Une place importante est accordée aux textes de création, dont quelques bijoux comme Le conte de la chaussure d’Emma Donoghue qui par un coup de baguette magique transforme Cendrillon en lesbienne. La revue comporte aussi des entretiens, des réflexions et des lectures. Tout le monde peut y trouver son compte(-rendu) : on n’hésite pas à traiter Les hommes viennent de Mars, les femmes viennent de Vénus, pour mieux en sourire, ou un ouvrage aussi sérieux que L’Invention de la culture hétérosexuelle de Louis-Georges Tin. Le contenu ressemble dangereusement à celui d’une revue littéraire classique. Pierre Lepori confirme : « On n’a pas peur d’être élitaire, ni de ne pas l’être. » Ouf, me voilà rassuré, je l’ai cru guéri.
Affronte la critique
Un peu intello quand même… à se demander si la revue ne risque pas de donner la fièvre aux esprits universitaires et à eux seuls. Agnese Fidecaro, enseignante en études genre à la Faculté des lettres de Genève, juge que « la réflexion théorique et artistique sur le queer et les sexualités interpelle beaucoup de monde en ce moment. Il est donc pertinent que s’ouvre un espace pour la création dans ce domaine. » Certes, mais force est de constater qu’Hétérographe se nourrit surtout de contributions d’universitaires. Pas de quoi être immunisé-e contre la revue pour autant : le propos est accessible et ouvert. Il y a même de jolies photos (énigmatiquement suggestives) pour celles et ceux qui ne peuvent pas affronter plus de dix pages de lignes, un autre type de maladie.

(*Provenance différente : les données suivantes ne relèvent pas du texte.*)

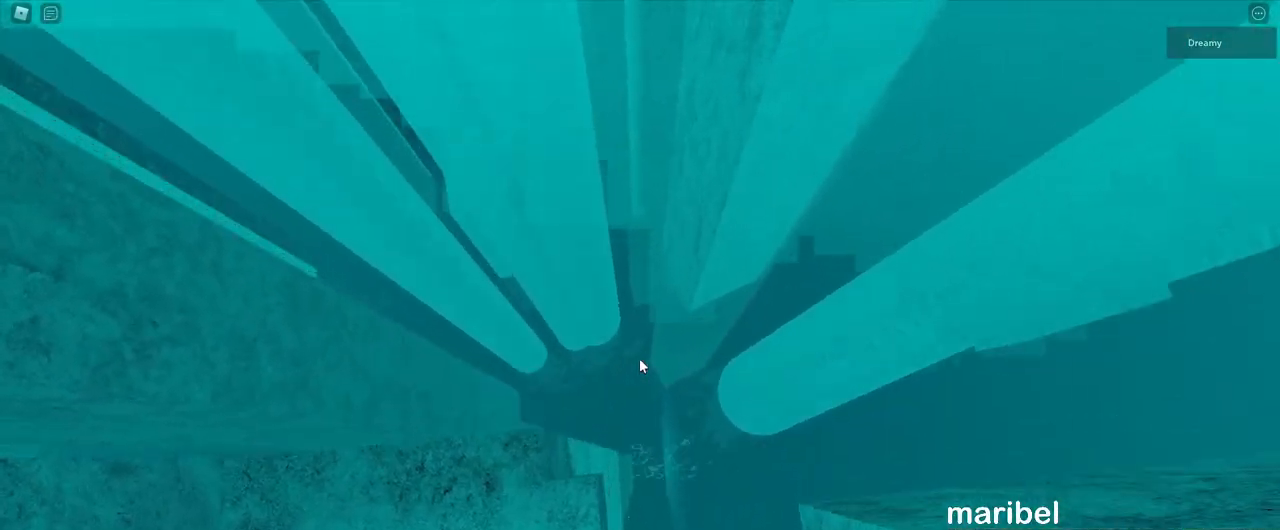
{"keys": [], "mouse": ["right"], "events": [[250, "s", "down"], [267, "s", "up"]]}
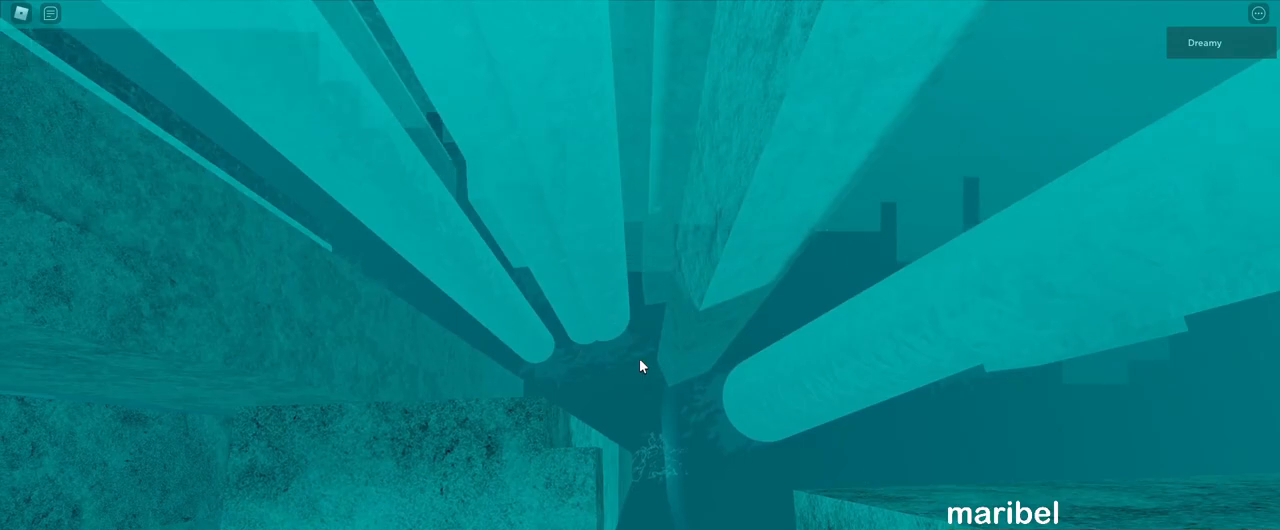
{"keys": [], "mouse": ["right"], "events": []}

Et le militantisme dans tout ça ? « Notre but n’est pas d’organiser la prochaine pride » concède Guy Poitry, écrivain et membre du comité de rédaction. Cela décevra peut-être mais Hétérographe ne sera pas une revue-manifeste, ce que confirme Pierre Lepori : « On ne défend pas les droits des homos, on les tient pour acquis. » L’engagement se veut implicite comme dans toute pratique littéraire, ce que les textes choisis du premier numéro reflètent très bien. Jelena Ristic, enseignante en études genre à la Faculté des lettres de Lausanne et membre du comité de rédaction, ajoute qu’elle espère qu’Hétérographe permettra « une plus grande visibilisation des questions LGBTQI et de tout objet de la production artistique et/ou populaire visant à déconstruire l’appareil des normes comme instruments de l’oppression. » La brise du militantisme souffle donc encore dans la rédaction.
Et dure, petite revue !
Pierre Lepori et sa petite bande de fous vont sévir dans la région, durablement on l’espère, on le leur souhaite. Et vous ? Vous ne tenez plus en place ? Vous voulez en savoir davantage tout de suite ? La folie vous a gagné aussi ? C’est insoutenable ? Vous pouvez assister au lancement officiel de la revue le 25 avril au Salon du livre de Genève, où sera organisé un débat auquel participeront notamment Cynthia Kraus, traductrice de la queer-théoricienne Judith Butler, et François Cusset, historien des idées et spécialiste du queer. Et si c’est encore trop long à attendre, il y a le site www.heterographe.com pour s’abonner. Mais si vous en êtes là, alors vous n’avez pas plus d’espoir de rémission que moi.